- **What this task involves**
Going down the data below, set down exactly the line with "4000 Series" and each line after it through the line with "Ejer - adm. direktør"; no other lines.

- **Excerpted records**
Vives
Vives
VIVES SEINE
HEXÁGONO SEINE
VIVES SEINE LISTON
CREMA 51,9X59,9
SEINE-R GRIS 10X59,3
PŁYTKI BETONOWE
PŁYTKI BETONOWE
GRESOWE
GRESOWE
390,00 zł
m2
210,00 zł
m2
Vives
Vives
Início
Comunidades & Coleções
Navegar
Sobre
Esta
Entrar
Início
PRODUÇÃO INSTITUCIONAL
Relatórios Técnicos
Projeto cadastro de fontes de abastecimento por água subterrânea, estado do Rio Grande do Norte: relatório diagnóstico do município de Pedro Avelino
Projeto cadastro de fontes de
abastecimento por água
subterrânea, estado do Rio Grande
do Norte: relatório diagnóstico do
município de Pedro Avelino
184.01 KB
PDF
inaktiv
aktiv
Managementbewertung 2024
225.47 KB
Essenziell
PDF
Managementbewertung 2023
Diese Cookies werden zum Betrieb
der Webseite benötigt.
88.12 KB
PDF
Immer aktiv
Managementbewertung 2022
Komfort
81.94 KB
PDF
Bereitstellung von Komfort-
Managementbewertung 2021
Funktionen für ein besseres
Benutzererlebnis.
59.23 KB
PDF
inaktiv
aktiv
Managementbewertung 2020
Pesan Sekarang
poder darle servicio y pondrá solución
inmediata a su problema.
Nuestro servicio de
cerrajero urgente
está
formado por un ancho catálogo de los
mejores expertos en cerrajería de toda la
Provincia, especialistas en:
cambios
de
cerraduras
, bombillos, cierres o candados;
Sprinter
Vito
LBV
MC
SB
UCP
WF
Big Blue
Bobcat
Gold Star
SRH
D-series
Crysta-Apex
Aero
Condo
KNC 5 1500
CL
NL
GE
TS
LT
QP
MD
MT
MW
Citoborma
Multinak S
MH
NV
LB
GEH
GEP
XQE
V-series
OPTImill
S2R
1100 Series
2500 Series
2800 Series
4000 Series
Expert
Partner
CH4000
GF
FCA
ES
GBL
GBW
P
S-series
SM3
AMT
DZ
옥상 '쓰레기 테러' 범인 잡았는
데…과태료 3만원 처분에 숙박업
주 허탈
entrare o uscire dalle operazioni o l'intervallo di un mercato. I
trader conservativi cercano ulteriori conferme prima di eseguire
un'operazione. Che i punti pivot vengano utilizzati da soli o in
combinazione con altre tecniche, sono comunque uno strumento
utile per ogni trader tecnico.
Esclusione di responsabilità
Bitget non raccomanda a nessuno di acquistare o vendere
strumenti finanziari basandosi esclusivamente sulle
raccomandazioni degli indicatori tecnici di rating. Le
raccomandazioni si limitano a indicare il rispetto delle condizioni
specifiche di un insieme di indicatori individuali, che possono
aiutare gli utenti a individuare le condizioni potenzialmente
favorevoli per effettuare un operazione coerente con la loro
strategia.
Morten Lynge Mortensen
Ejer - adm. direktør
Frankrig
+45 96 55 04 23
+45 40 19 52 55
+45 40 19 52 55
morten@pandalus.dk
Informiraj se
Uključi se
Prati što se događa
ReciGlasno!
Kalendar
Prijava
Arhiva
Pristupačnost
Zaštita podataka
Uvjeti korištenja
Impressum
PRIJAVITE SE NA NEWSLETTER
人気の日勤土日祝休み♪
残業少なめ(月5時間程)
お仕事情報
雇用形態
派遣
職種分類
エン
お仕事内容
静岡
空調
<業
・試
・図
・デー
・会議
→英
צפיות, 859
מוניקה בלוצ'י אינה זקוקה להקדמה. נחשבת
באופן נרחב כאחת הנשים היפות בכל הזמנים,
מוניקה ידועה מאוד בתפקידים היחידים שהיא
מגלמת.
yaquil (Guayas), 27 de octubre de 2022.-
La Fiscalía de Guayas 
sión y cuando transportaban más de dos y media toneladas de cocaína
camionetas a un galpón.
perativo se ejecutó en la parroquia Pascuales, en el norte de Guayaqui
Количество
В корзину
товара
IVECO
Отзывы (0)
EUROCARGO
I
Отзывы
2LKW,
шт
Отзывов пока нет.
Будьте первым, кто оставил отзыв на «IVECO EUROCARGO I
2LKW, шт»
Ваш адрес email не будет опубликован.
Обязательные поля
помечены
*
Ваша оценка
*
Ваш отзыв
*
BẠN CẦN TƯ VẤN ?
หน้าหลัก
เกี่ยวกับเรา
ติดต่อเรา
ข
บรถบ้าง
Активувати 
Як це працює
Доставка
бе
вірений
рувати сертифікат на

- **Solution**
4000 Series
Expert
Partner
CH4000
GF
FCA
ES
GBL
GBW
P
S-series
SM3
AMT
DZ
옥상 '쓰레기 테러' 범인 잡았는
데…과태료 3만원 처분에 숙박업
주 허탈
entrare o uscire dalle operazioni o l'intervallo di un mercato. I
trader conservativi cercano ulteriori conferme prima di eseguire
un'operazione. Che i punti pivot vengano utilizzati da soli o in
combinazione con altre tecniche, sono comunque uno strumento
utile per ogni trader tecnico.
Esclusione di responsabilità
Bitget non raccomanda a nessuno di acquistare o vendere
strumenti finanziari basandosi esclusivamente sulle
raccomandazioni degli indicatori tecnici di rating. Le
raccomandazioni si limitano a indicare il rispetto delle condizioni
specifiche di un insieme di indicatori individuali, che possono
aiutare gli utenti a individuare le condizioni potenzialmente
favorevoli per effettuare un operazione coerente con la loro
strategia.
Morten Lynge Mortensen
Ejer - adm. direktør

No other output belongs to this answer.